For clinicians, a PAD removes guesswork. When someone arrives at an emergency department in a state of psychosis or severe dissociation, providers often have no psychiatric history to reference and no way to know what medications the person takes or has reacted badly to. A PAD fills that gap. It gives the treatment team a roadmap written by the person who knows their own condition best, during a time when that person was thinking clearly.

Barriers and Limitations

Despite their benefits, PADs remain underused. Major barriers include inconsistent legal recognition across states and jurisdictions, limited provider training on how to implement them, and low awareness among the people who would benefit most. Many mental health professionals have never seen a PAD, and many people with psychiatric conditions have never heard of them.

There are also situations where a PAD may not be followed. If you’re involuntarily committed under state civil commitment laws, the legal framework governing that commitment may override specific instructions in your directive. Emergency situations where your life is at immediate risk can also create exceptions. The exact limits depend on your state’s statutes, which is why understanding your local laws matters when creating one.

How to Create a PAD

The process typically starts with a conversation with your mental health provider, though you don’t necessarily need one to draft the document. Many states offer standardized PAD forms or templates. SAMHSA publishes a practical guide that walks through each section. Some peer support organizations and legal aid groups also offer free assistance with PAD completion.
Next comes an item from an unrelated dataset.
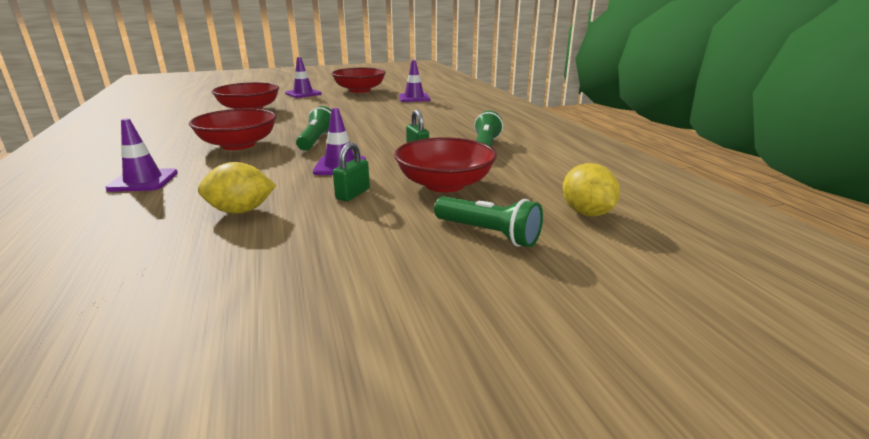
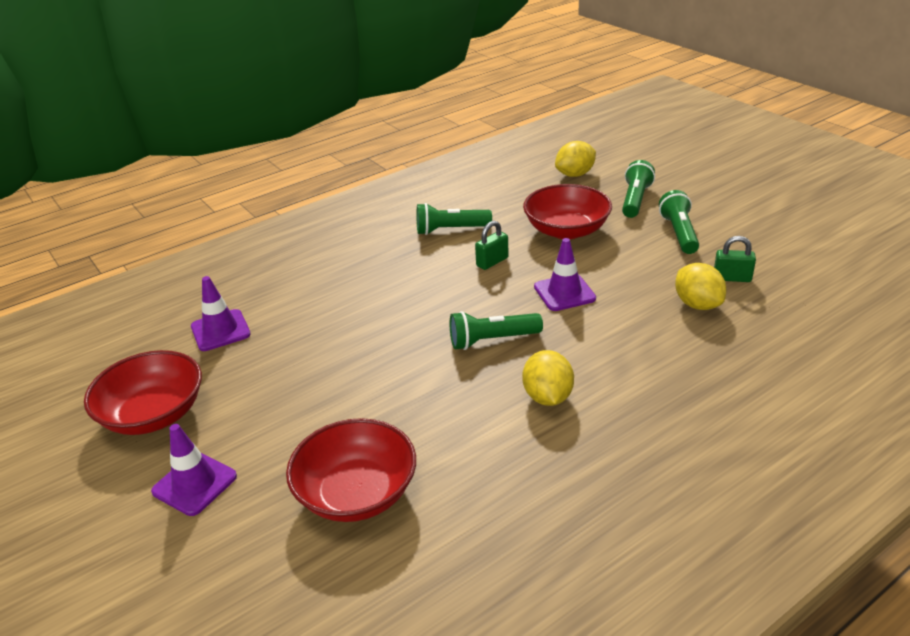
camera: 105 degrees left, 10 degrees up
(143, 181) = (700, 402): purple traffic cone -> none
(238, 145) = (547, 397): red bowl -> yellow lemon
(353, 194) = (620, 265): green padlock -> green padlock (732, 278)
(378, 239) = (679, 233): none -> green flashlight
Once drafted, the document usually needs to be signed and witnessed or notarized, depending on your state. The most important step after that is making sure the right people actually have it. Give copies to your designated agent, your therapist or psychiatrist, your primary care provider, and any hospital where you might receive treatment. Some states allow PADs to be uploaded to electronic health record systems so they’re accessible in emergency departments. Keeping a wallet card or phone note that indicates you have a PAD, along with where to find it, can also help first responders locate the document when it matters most.

You can revoke or update your PAD at any time while you have capacity. Life circumstances change, medications change, and your preferences may evolve. Reviewing the document annually or after any major change in your treatment plan keeps it useful and accurate.